What can we learn from neuroscience to improve the efficiency and performance of artificial neural networks?
What are the ethical implications of using insights from neuroscience to design artificial neural networks?
How are ANNs inspired by the structure and function of neurons in the brain?
What are some common applications of neural networks in real-world scenarios? Feel free to do some research on these!
How do neural networks relate to the broader field of machine learning? What are their strengths and weaknesses compared to other algorithms?
Reflecting on you learning from this unit, what is one thing you found to be most interesting about DNNs?
What is one concept from this unit that you would like to learn more about and why?

Be sure to submit your work through google drive using the submission form! We would prefer that you upload it to your own Drive first, then use the submission form dropbox to connect that file to your submission!

Technical Project Spec:

The project for this “Basics” section will have you finish a code template through Google Colab. Please ask questions as you work through this project. Be sure to discuss with others in your group if you have one! Share your answers as you like, the goal is to learn and we’re not holding grades over your head.

In this project, you will be implementing a Deep Neural Network (DNN)!

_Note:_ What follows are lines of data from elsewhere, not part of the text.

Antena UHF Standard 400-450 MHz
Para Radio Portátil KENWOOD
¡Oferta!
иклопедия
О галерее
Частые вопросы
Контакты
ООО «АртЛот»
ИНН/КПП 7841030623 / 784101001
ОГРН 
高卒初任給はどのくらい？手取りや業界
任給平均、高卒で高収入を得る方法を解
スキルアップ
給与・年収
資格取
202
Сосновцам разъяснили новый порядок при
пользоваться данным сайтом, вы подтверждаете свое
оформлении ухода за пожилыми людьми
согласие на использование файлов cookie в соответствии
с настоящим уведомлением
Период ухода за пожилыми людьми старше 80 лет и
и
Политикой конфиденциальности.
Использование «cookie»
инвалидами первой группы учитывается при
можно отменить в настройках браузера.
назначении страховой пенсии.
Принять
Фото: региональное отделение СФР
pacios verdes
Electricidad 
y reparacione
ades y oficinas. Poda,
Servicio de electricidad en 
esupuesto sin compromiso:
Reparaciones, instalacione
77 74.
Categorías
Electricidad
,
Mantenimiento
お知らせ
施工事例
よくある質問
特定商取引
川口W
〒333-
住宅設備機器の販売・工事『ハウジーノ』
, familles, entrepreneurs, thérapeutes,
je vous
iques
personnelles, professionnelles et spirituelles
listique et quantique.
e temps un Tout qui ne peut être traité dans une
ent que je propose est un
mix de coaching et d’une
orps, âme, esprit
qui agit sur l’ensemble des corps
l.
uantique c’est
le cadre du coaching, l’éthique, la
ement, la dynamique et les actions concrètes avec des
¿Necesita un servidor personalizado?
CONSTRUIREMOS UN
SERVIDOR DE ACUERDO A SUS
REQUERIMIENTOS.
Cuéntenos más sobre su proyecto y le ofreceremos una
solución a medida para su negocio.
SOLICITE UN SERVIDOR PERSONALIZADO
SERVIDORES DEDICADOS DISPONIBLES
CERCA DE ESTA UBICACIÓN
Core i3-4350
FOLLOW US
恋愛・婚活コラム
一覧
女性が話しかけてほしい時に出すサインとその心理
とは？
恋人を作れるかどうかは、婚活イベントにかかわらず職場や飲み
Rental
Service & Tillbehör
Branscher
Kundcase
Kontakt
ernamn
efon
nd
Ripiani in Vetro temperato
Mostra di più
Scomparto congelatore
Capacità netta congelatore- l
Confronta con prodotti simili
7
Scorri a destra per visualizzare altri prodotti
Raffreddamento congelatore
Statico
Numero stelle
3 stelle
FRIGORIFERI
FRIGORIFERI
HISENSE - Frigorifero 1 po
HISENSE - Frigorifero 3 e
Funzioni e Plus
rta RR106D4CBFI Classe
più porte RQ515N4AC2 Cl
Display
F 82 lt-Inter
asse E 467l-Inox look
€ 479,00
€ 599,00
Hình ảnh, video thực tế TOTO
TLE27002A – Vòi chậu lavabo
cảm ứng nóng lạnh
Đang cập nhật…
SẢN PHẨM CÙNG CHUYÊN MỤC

A few general helpful tips (if applicable):

Be sure to appropriately make a copy of the Colab template before starting to save your progress!
Renaming your copy to something that contains your name is a good idea, it will make it easier for us to review your submissions.
Leave comments to cement your understanding. Link syntax to ideas.
Read up on what MNIST is.

Now, follow the instructions on this Jupyter notebook to implement some of the things we talked about. There is an “answers” link at the bottom of the notebook that you can use if stuck. You will need to download the ‘.ipynb’ found in that directory and open it either locally or in a new colab project yourself. Ask around if you are unable to get it working!

Colab Link: Unit 2 Notebook (1 hr)

When you are finished with your code, independently verify that it works and have fun with it! If you add any additional functionality be sure to talk about it with others and give them ideas.

Remember that this is all for your learning, so do your best and don’t stress!

Congratulations! You now understand the basics of Deep Neural Network structure, how they learn, and how to create one using Python!